School of Health & Medicine, Division of Biomedical & Life Sciences, Lancaster University, Lancaster LA14YQ, UK.
Future Oncol. 2010 Jun;6(6):1031-42. doi: 10.2217/fon.10.40.
Pharmacological inhibition of DNA-repair pathways as an approach for the potentiation of chemo- and radio-therapeutic cancer treatments has attracted increasing levels of interest in recent years. Inhibitors of several enzymes involved in the repair of DNA strand breaks are currently at various stages of the drug development process. Polynucleotide kinase (PNK), a bifunctional DNA-repair enzyme that possesses both 3'-phosphatase and 5'-kinase activities, plays an important role in the repair of both single strand and double strand breaks and as a result, RNAi-mediated knockdown of PNK sensitizes cells to a range of DNA-damaging agents. Recently, a small molecule inhibitor of PNK has been developed that is able to sensitize cells to ionizing radiation and the topoisomerase I poison, camptothecin. Although still in the early stages of development, PNK inhibition represents a promising means of enhancing the efficacy of existing cancer treatments.

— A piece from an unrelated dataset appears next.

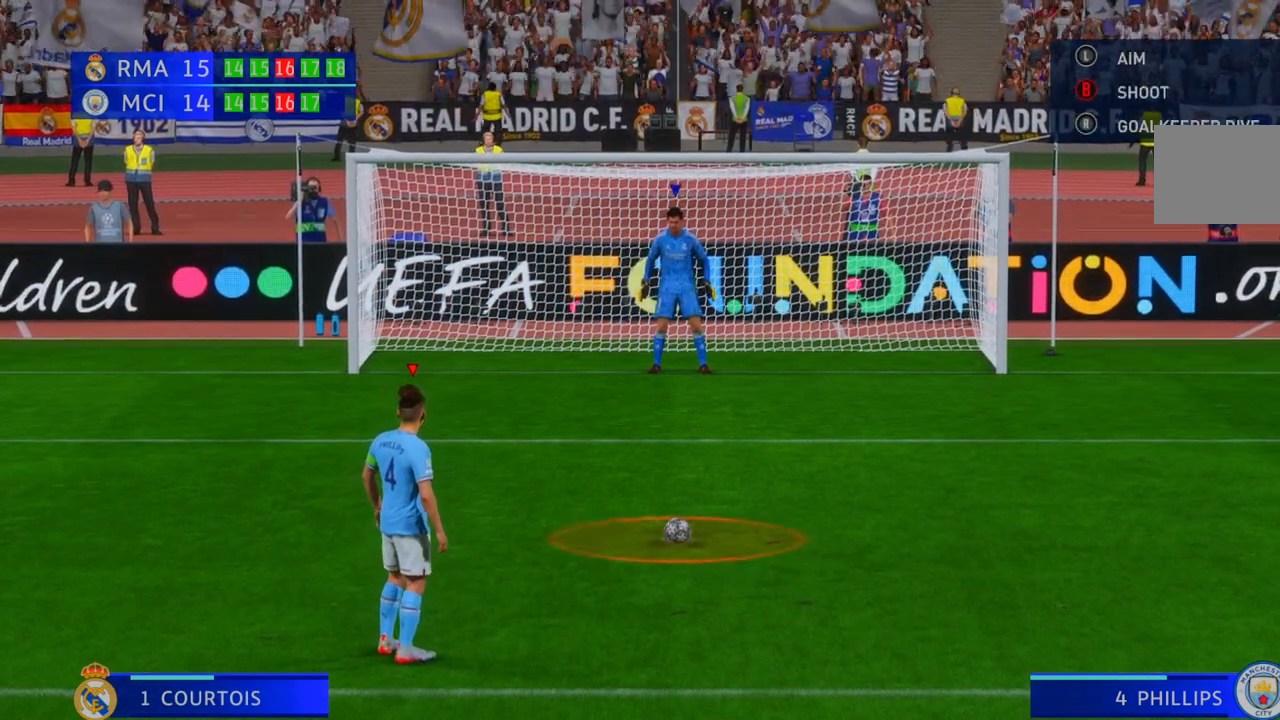
Gameplay with a controller (Xbox layout); each line is a JSON object with the inputs held at the frame after it. "events" lists button and stick changes between this image and that frame as [ms after this image, input, new state], when the widget could be followed in between. Not read: L3 R3.
{"buttons": [], "left_stick": "center", "right_stick": "center", "events": []}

近年来,抑制 DNA 修复途径的药理学方法作为增强化疗和放疗癌症治疗效果的一种手段引起了越来越多的关注。目前,有几种参与 DNA 链断裂修复的酶抑制剂处于药物开发过程的不同阶段。多核苷酸激酶(PNK)是一种具有 3'-磷酸酶和 5'-激酶活性的双功能 DNA 修复酶,在单链和双链断裂的修复中起着重要作用,因此,PNK 的 RNAi 介导的敲低使细胞对多种 DNA 损伤剂敏感。最近,开发了一种 PNK 的小分子抑制剂,它能够使细胞对电离辐射和拓扑异构酶 I 毒物喜树碱敏感。尽管仍处于早期开发阶段,但 PNK 抑制代表了增强现有癌症治疗效果的一种有前途的手段。